*** EXCERPTED PASSAGE

Two-year cortical and trabecular bone loss in CKD-5D: biochemical and clinical predictors
This prospective two-year study of patients on chronic dialysis measured changes in bone mineral density (BMD). Patients with higher baseline BMD and shorter dialysis vintage lost more bone. Treatment with anti-hypertensives acting on the central nervous system was protective against bone loss. Baseline serum levels of sclerostin and bone-specific alkaline phosphatase predicted bone loss.
This prospective 2-year study of chronic kidney disease on dialysis (CKD-5D) patients assessed trabecular and cortical bone loss at the hip and spine and examined potential demographic, clinical, and serum biochemical predictors of bone loss.
Eighty-nine CKD-5D patients had baseline, year 1, and year 2 bone mineral density (BMD) measurements using dual X-ray absorptiometry (DXA) and quantitative computed tomography (QCT); concurrent blood samples were drawn and clinical variables recorded. No study treatments occurred.
The 2-year total hip BMD change was − 5.9% by QCT and − 3.1% by DXA (p < 0.001). Spinal BMD was unchanged. QCT total hip cortical mass and volume decreased (− 7.3 and − 10.0%); trabecular volume increased by 5.9% (ps < 0.001). BMD changes did not vary with age, BMI, race, diabetes, smoking, or exercise. Patients with higher baseline BMD and shorter dialysis vintage lost more bone (p < 0.05). Vitamin D analogs and phosphate binders were not protective against bone loss; cinacalcet was protective by univariate but not by multivariable analysis. CNS-affecting antihypertensives were protective against loss of BMD, cortical mass, cortical volume (ps < 0.05) and trabecular mass (p = 0.007). These effects remained after adjustment. BSAP correlated with changes in BMD, cortical mass, and volume (p < 0.01) as did sclerostin (inversely).
There was severe cortical bone loss at the hip best recognized by QCT. Patients with shorter dialysis vintage and less pre-existing bone loss lost more bone, while treatment with CNS-acting antihypertensives was protective. BSAP and sclerostin were useful markers of bone loss.

******

▶ AIM OF THE TASK
Transcribe the part of the dialysis bone-loss abstract starting with "There was severe" and going on through "markers of bone loss.".

*** EXTRACTED DATA

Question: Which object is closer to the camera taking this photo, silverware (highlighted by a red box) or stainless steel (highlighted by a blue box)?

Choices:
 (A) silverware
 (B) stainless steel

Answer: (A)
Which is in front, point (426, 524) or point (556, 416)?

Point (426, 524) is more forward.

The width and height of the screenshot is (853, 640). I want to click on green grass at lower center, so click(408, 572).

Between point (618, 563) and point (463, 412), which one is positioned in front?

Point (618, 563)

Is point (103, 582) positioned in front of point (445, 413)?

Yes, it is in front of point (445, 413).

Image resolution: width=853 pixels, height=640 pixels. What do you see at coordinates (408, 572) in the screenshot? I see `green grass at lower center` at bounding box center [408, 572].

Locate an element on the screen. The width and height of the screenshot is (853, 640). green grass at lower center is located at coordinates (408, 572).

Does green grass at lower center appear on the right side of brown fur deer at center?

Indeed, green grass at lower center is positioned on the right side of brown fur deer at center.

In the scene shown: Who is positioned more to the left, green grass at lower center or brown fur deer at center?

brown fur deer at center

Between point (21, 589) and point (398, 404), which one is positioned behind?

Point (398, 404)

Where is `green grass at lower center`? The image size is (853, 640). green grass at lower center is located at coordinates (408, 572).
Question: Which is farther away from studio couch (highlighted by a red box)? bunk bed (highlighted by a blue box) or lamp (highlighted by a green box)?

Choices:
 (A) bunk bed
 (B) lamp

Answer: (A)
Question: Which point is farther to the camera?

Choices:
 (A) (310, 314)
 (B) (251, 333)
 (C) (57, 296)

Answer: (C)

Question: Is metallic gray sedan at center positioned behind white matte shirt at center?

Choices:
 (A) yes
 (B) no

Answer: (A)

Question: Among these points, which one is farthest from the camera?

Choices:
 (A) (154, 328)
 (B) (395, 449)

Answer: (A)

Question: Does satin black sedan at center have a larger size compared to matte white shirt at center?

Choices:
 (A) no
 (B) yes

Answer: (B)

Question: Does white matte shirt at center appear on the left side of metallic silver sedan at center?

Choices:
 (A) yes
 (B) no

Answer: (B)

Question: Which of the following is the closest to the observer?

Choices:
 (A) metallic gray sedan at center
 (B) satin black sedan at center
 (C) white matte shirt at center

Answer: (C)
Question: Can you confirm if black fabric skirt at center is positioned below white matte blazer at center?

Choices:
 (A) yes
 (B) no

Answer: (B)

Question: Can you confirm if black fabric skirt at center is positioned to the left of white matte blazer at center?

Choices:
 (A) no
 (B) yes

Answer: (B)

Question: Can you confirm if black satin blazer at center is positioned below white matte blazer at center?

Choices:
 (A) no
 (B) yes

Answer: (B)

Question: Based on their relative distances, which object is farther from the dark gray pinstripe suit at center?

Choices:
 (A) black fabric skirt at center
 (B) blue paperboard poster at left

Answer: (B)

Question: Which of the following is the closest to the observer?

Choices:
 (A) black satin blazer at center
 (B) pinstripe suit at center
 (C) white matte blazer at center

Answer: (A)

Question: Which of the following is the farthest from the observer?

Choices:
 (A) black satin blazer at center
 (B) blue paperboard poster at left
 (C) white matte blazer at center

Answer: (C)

******
*** EXTRACTED DATA

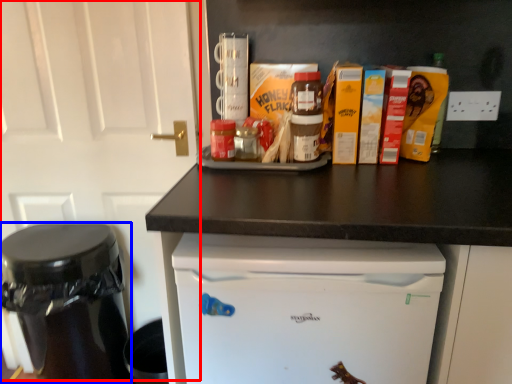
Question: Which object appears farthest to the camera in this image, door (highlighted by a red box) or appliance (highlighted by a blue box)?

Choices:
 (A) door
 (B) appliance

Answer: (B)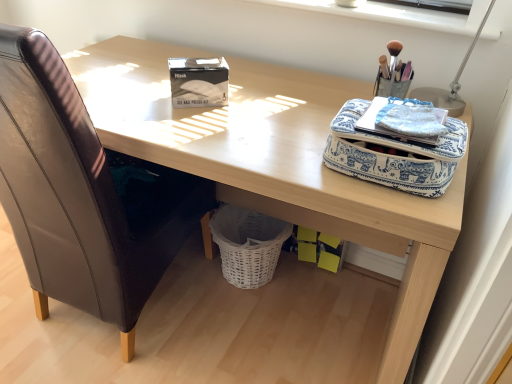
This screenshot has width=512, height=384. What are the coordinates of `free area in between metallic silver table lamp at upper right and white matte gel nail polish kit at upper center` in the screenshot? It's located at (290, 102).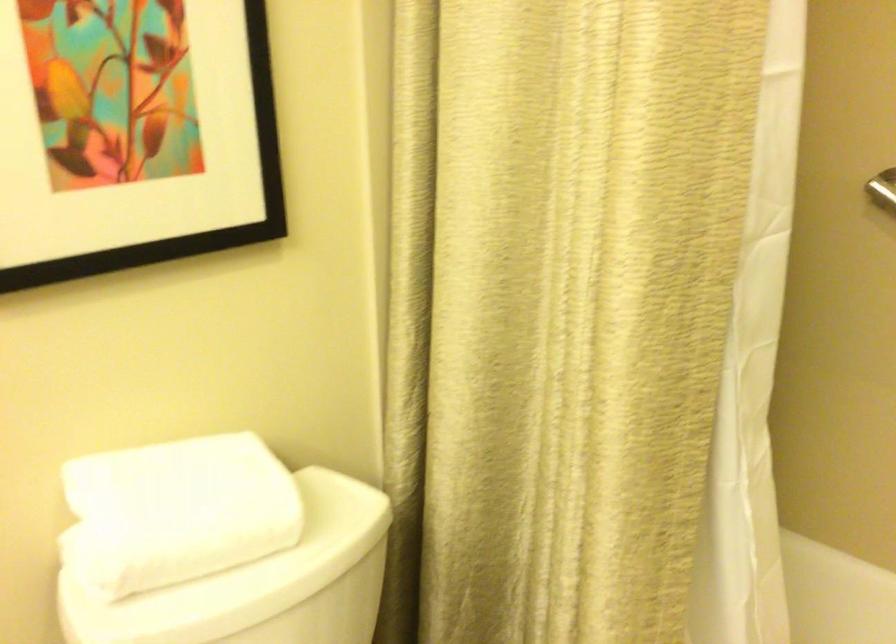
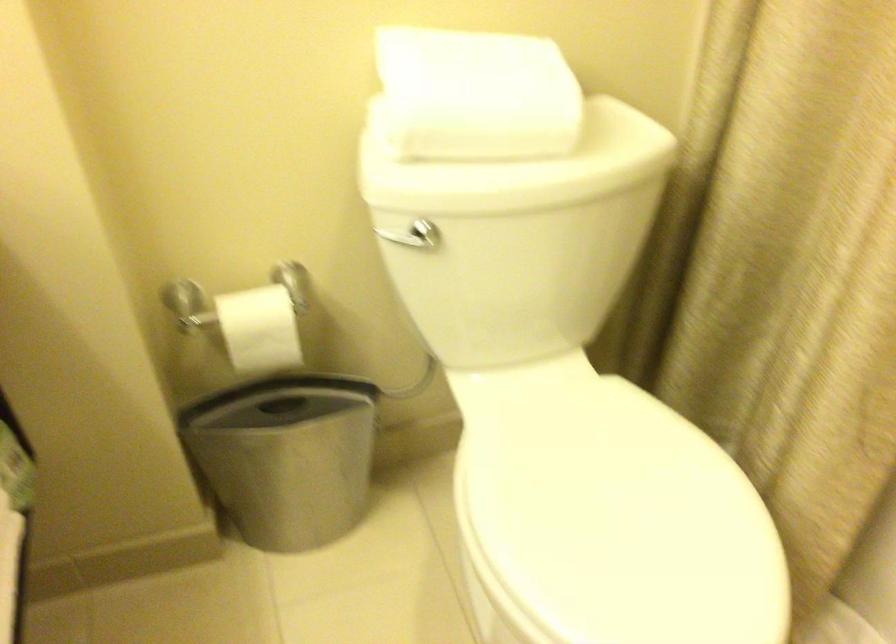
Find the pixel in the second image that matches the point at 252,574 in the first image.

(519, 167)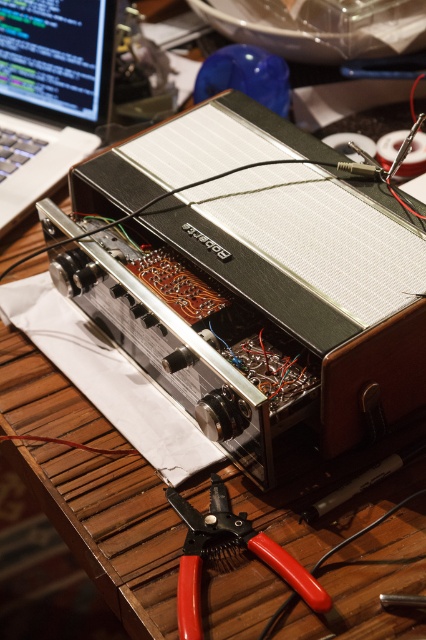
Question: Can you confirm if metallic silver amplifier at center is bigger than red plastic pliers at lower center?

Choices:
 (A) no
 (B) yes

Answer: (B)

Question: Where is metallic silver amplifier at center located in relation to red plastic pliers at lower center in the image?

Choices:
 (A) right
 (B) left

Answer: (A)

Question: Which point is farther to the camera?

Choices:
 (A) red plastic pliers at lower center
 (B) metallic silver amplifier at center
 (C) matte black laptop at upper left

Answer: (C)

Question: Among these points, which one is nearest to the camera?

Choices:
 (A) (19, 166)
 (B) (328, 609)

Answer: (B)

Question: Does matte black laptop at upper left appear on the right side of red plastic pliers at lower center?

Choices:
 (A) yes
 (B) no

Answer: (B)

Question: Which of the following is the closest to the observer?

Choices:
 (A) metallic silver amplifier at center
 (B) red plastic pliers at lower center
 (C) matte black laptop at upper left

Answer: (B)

******

▶ TASK SOLUTION
There was severe cortical bone loss at the hip best recognized by QCT. Patients with shorter dialysis vintage and less pre-existing bone loss lost more bone, while treatment with CNS-acting antihypertensives was protective. BSAP and sclerostin were useful markers of bone loss.